*GIVEN EXERCISE 1*: In the bird-watching account, which birds does the writer confidently guarantee will be sitting along the riverfront in Warsaw?
*GIVEN EXERCISE 2*: Translate this sentence from the bird-watching account into Spanish: "It’s not hard to see why birds choose this route."

*SELECTED EXCERPT*:
┌──

I was feeling a little under the weather this weekend, so a low-key adventure was just what the doctor ordered this Sunday.  Some girlfriends and I grabbed our cameras and a pair of binoculars, loaded up the Camry and took to the road for some amazing bird watching.

According to the Audubon website, up to half of North America’s migrating waterfowl and many shore birds use the Mississippi Flyway to navigate between their winter haunts and their summer digs.  It’s not hard to see why birds choose this route. As the ice pack breaks its hold on the river, the fish and other food sources become abundant.  Also, the river is such an easy marker of North and South for the birds to follow, that it’s like a natural GPS.

The tri-state area is something of a cross roads of the birds this time of year, and it’s not uncommon to see mixed groups of birds sitting out on the water.  Sunday we came across a particularly odd “flock” of canvas backed ducks, mallards, seagulls and white pelicans.

Our driving route gave us the best views of birds I could have asked for.  We started on the Quincy riverfront and headed north on Bonansinga Drive.  We then took a left by Bear Creek (W County Road 1550) and a right up County Road 423 E (this is the first right you see after Bear Creek. Quincy natives will know this as the “Bottom Road.”  The road takes you all the way to Warsaw where I can confidently guarantee Canadian Geese sitting along the riverfront.  From there, we headed towards the Keokuk Bridge — stopping briefly on the Illinois side by the boat launch for some bald eagle watching, and then we headed over the bridge to the Keokuk riverfront.

└──

*RECORD EXCERPTS*:

┌──

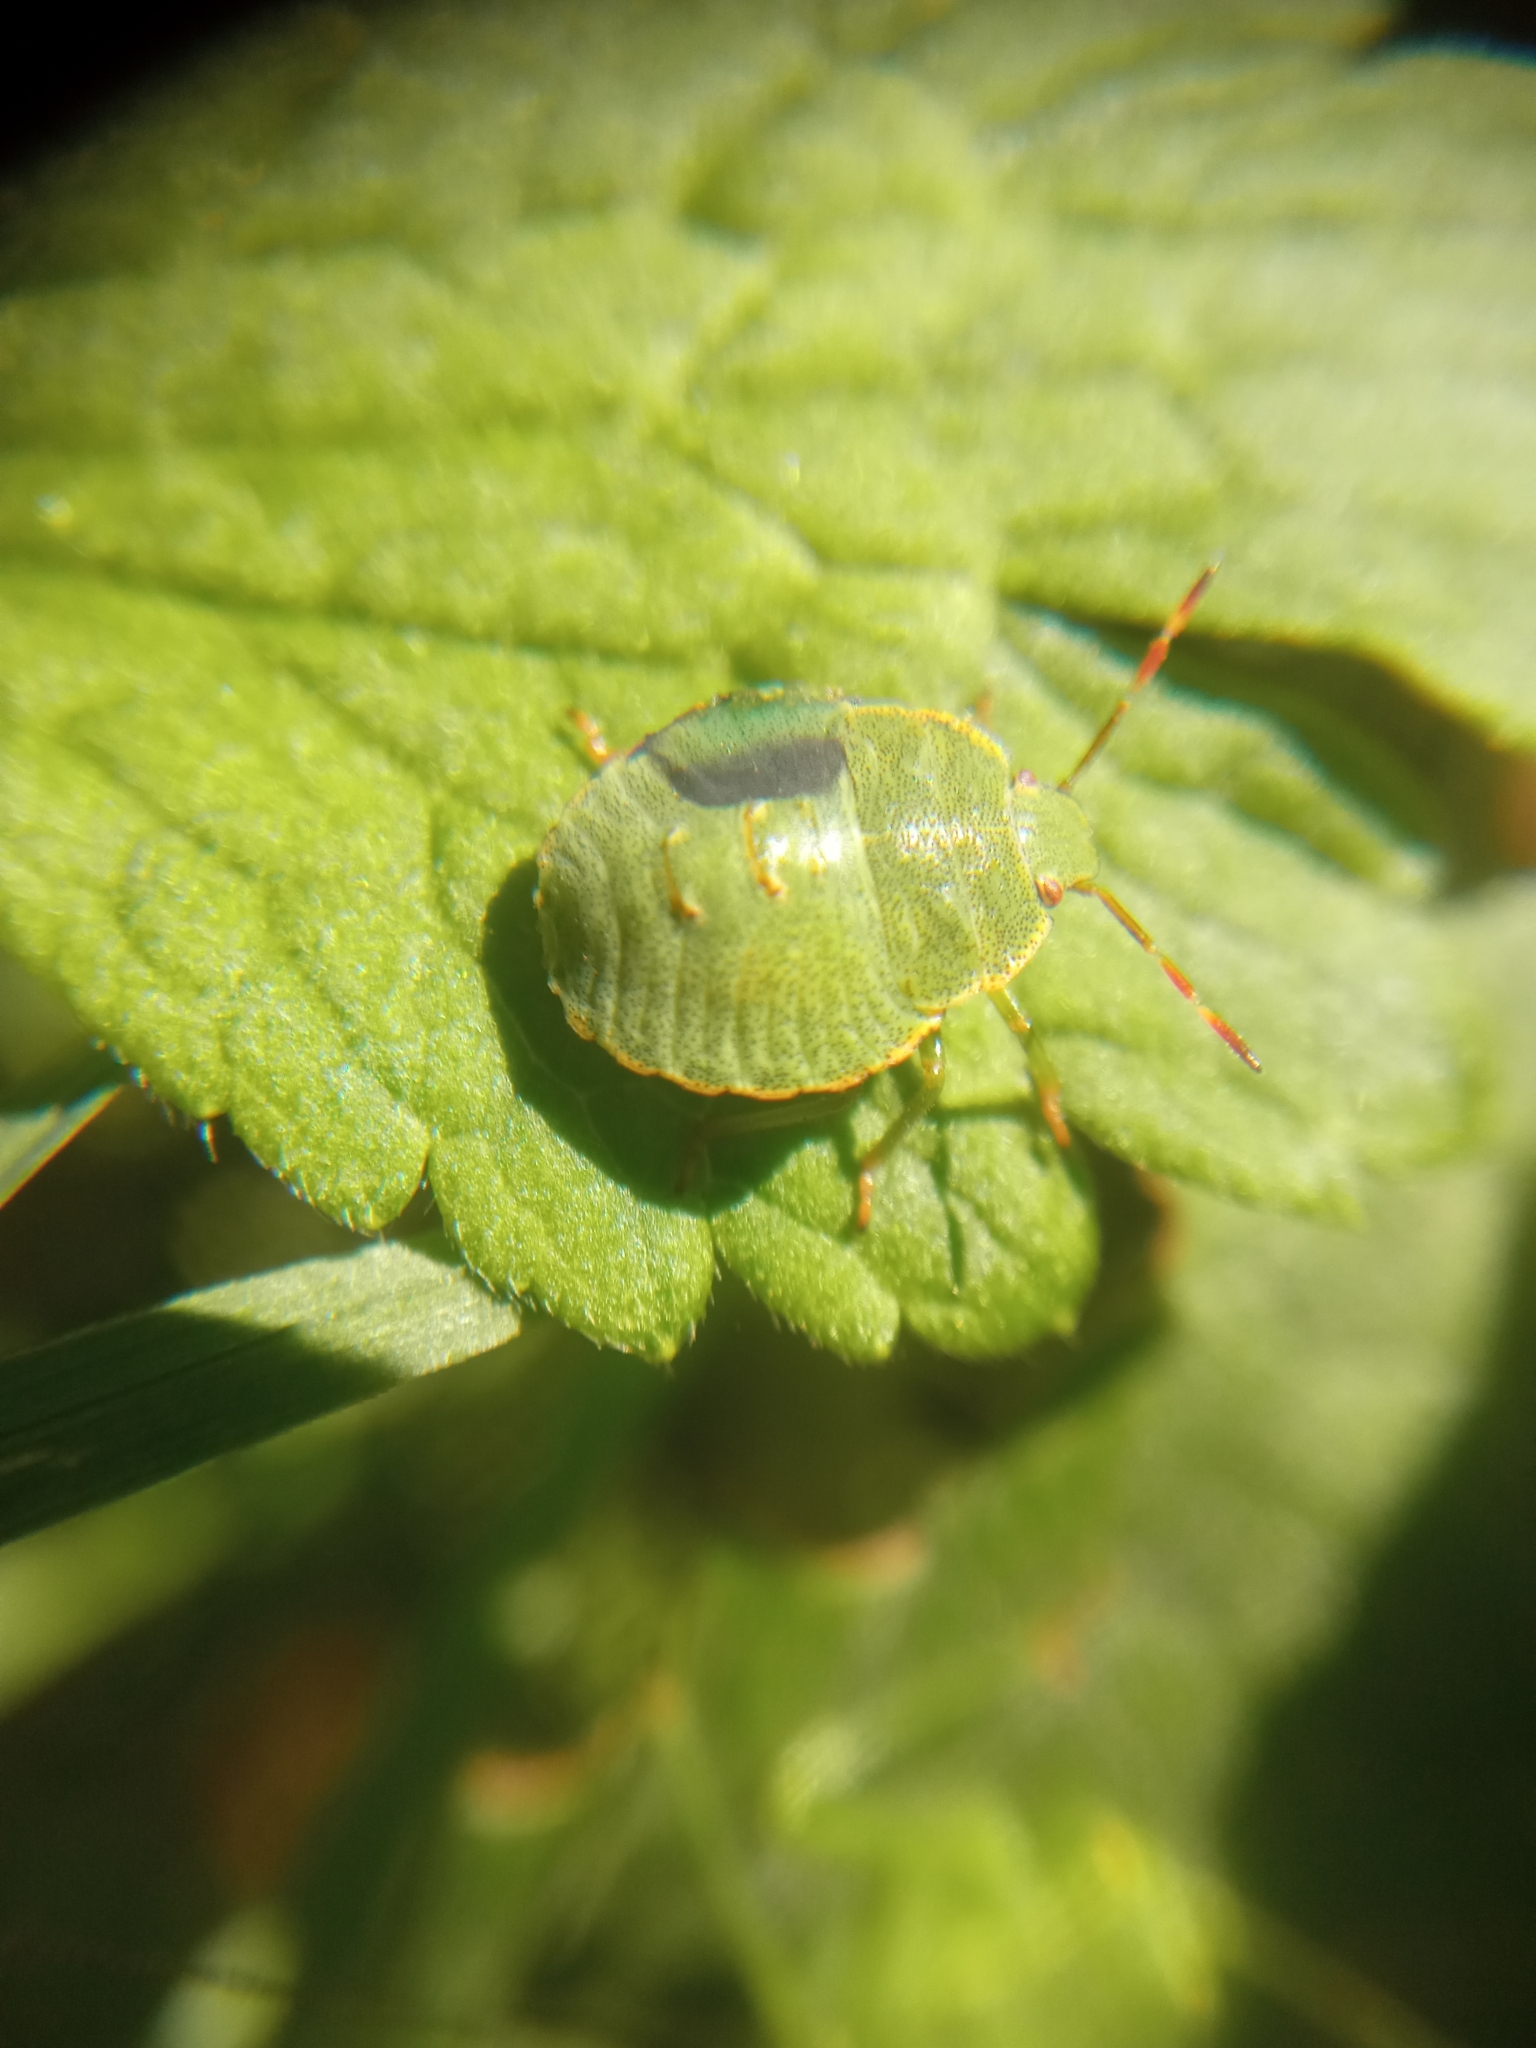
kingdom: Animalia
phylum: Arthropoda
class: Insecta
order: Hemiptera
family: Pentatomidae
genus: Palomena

└──
┌──

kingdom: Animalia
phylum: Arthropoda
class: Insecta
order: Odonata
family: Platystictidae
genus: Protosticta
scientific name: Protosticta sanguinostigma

└──

*TASK SOLUTION 1*: Canadian Geese

*TASK SOLUTION 2*: No es difícil ver por qué las aves eligen esta ruta.